Adapt or Forget: Provable Tradeoffs Between Adam and SGD in Nonstationary Optimization
A 39-page paper proves Adam's instability is mathematically predictable—and when SGD beats it.
A new theoretical paper from Cornell researchers Sahu, Sarkar, Hogan, and Wells provides the first rigorous proof of when Adam outperforms vanilla SGD—and when it doesn't—in non-stationary optimization. The work, published on arXiv (2605.04269), separates two regimes: Euclidean tracking under adaptive strong monotonicity and high-probability projected stationarity under general L-smooth objectives. The authors decompose Adam's error into four sharp components: initialization, objective drift, first-moment tracking governed by β1, and preconditioner perturbation governed by β2. They characterize the burn-in time needed to reach Adam's irreducible tracking floor under constant and step-decay schedules, and prove a high-probability bound on the average projected stationarity gap under distribution shift.
Across both analyses, the bounds reveal a fundamental noise–drift tradeoff. In noise-dominated regimes, Adam's first-moment averaging and adaptive preconditioning improve high-probability error. However, in drift-dominated regimes—where the objective changes meaningfully over time—stale first-moment information and preconditioner perturbations compound the cost of nonstationarity, allowing vanilla SGD to achieve a smaller tracking floor. The explicit (β1, β2, ε)-dependent bounds provide a theoretical mechanism for Adam's well-known empirical instability and offer practical guidance: when data distributions shift rapidly, practitioners may want to increase β1 (forget faster) or switch to SGD entirely. The paper includes 11 figures and 1 table, with 39 pages of rigorous analysis.

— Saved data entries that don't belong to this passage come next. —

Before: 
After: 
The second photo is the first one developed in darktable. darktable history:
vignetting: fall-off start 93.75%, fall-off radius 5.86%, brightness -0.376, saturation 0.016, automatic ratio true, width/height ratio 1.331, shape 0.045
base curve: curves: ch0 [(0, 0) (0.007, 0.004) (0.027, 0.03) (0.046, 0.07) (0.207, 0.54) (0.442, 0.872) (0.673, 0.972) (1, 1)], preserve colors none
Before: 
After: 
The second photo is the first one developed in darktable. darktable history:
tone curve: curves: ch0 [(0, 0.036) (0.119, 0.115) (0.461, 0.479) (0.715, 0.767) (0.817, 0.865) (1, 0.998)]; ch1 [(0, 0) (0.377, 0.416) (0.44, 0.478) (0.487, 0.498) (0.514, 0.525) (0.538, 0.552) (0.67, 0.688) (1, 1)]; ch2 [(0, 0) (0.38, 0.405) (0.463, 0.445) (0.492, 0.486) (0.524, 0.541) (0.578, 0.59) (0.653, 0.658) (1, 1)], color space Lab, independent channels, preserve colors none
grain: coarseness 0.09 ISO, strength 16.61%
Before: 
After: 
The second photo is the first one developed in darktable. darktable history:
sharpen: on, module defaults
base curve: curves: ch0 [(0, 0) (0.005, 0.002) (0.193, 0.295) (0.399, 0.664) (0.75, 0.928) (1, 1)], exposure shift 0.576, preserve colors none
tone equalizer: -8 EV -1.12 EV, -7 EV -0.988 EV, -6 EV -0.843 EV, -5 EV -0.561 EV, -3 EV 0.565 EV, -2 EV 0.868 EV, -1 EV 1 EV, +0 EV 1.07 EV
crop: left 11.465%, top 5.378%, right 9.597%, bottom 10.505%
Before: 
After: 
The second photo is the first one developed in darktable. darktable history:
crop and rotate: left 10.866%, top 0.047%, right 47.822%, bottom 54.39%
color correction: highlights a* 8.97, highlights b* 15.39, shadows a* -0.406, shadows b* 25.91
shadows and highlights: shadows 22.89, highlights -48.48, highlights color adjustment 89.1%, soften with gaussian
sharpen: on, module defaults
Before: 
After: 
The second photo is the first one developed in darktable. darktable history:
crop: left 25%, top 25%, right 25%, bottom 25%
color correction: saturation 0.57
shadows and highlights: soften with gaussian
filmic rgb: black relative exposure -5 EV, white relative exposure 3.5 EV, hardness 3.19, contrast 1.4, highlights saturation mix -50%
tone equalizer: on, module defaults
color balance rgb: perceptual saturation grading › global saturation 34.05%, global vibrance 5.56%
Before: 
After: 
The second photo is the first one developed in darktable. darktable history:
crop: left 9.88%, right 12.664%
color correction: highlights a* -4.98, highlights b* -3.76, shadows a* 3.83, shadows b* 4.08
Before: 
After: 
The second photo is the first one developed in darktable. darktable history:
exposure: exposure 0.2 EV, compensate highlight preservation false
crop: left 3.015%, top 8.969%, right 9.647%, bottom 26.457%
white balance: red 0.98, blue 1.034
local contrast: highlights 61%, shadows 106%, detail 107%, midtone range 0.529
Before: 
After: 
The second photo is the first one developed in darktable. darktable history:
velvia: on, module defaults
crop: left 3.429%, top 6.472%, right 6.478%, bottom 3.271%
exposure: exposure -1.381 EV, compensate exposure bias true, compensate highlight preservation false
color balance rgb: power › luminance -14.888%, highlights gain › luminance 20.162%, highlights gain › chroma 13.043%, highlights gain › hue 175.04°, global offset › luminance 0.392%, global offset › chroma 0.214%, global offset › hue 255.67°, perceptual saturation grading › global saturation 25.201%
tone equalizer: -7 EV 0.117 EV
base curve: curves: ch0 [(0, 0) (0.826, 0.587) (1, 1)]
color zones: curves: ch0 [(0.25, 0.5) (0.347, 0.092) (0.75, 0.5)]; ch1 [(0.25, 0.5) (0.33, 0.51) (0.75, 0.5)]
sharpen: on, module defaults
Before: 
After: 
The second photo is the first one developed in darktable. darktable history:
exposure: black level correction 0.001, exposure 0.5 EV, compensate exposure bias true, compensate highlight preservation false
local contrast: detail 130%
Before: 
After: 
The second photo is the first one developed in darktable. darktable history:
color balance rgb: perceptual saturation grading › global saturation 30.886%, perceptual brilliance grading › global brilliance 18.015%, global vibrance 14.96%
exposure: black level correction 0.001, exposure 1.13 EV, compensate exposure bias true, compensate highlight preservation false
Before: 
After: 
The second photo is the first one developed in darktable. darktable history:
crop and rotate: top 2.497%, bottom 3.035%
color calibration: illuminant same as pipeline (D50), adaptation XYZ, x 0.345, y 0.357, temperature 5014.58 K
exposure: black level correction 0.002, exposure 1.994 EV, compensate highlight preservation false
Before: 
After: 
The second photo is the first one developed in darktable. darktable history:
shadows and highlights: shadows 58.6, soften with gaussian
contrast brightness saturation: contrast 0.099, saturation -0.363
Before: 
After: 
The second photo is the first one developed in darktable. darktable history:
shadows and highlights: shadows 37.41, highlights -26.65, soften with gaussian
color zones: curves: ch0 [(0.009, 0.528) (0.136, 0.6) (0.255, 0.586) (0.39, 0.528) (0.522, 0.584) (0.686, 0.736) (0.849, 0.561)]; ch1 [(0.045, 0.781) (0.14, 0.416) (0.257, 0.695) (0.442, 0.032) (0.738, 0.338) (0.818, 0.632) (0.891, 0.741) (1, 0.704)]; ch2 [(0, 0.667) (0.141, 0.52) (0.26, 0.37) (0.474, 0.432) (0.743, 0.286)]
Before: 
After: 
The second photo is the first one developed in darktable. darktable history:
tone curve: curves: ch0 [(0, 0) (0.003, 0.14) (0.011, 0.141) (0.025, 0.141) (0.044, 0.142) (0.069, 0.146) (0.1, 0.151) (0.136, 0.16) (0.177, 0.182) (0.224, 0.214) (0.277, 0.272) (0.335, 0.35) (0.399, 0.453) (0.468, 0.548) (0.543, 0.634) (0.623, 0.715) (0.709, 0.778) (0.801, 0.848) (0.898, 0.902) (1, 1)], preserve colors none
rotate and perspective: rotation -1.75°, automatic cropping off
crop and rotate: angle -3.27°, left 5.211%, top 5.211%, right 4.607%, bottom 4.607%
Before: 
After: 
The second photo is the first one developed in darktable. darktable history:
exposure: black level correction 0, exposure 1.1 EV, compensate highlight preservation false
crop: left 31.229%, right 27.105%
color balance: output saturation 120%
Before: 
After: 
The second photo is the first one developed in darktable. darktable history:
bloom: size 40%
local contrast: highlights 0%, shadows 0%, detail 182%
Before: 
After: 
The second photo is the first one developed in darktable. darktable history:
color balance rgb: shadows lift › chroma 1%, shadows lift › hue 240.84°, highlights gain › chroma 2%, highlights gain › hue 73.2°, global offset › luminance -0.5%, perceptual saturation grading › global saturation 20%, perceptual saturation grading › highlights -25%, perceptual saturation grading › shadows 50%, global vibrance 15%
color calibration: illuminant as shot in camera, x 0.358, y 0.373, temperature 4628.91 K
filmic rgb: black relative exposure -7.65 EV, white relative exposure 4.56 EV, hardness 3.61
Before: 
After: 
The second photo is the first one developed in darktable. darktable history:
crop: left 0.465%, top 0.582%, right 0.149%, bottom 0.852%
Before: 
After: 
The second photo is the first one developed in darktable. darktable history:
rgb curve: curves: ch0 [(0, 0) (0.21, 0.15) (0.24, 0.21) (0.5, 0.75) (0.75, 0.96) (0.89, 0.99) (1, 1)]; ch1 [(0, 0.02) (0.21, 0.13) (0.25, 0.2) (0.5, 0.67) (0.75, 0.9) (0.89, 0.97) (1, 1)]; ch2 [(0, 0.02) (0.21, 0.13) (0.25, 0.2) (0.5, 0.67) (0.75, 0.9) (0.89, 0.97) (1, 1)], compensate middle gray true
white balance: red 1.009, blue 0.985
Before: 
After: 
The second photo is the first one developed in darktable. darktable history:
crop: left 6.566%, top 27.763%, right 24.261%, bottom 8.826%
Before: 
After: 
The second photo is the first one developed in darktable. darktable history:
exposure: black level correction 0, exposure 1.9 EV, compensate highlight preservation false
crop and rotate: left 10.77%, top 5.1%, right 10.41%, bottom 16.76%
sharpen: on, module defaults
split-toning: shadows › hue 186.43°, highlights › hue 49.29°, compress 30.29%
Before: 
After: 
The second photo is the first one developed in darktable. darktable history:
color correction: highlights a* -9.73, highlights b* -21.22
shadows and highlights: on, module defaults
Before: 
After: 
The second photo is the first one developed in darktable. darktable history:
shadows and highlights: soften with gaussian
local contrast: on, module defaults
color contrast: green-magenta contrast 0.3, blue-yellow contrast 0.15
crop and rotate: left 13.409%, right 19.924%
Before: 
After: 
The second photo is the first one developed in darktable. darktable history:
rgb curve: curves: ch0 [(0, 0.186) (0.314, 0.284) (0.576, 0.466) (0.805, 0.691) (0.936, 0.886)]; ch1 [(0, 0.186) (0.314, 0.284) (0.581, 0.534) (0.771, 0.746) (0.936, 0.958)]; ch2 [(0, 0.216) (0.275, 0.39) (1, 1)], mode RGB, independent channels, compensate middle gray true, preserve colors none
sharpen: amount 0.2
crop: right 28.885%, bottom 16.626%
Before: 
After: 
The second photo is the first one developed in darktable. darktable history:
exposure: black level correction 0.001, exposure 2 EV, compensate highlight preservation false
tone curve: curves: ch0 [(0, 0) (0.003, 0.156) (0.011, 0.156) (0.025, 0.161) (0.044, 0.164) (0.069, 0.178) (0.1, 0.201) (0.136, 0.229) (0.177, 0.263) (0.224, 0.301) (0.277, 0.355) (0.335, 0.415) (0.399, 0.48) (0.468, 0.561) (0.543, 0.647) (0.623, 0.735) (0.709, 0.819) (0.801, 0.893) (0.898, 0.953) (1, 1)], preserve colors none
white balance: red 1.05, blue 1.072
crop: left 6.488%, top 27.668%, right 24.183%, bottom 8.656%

- Adam's error decomposes into four components: initialization, drift, first-moment tracking (β1), and preconditioner perturbation (β2).
- Noise-dominated regimes favor Adam; drift-dominated regimes allow vanilla SGD to achieve a smaller tracking floor.
- Explicit (β1, β2, ε)-dependent bounds explain Adam's instability under distribution shift and guide hyperparameter tuning.
Why It Matters
Gives ML practitioners a principled rule for choosing optimizers when training data distributions shift over time.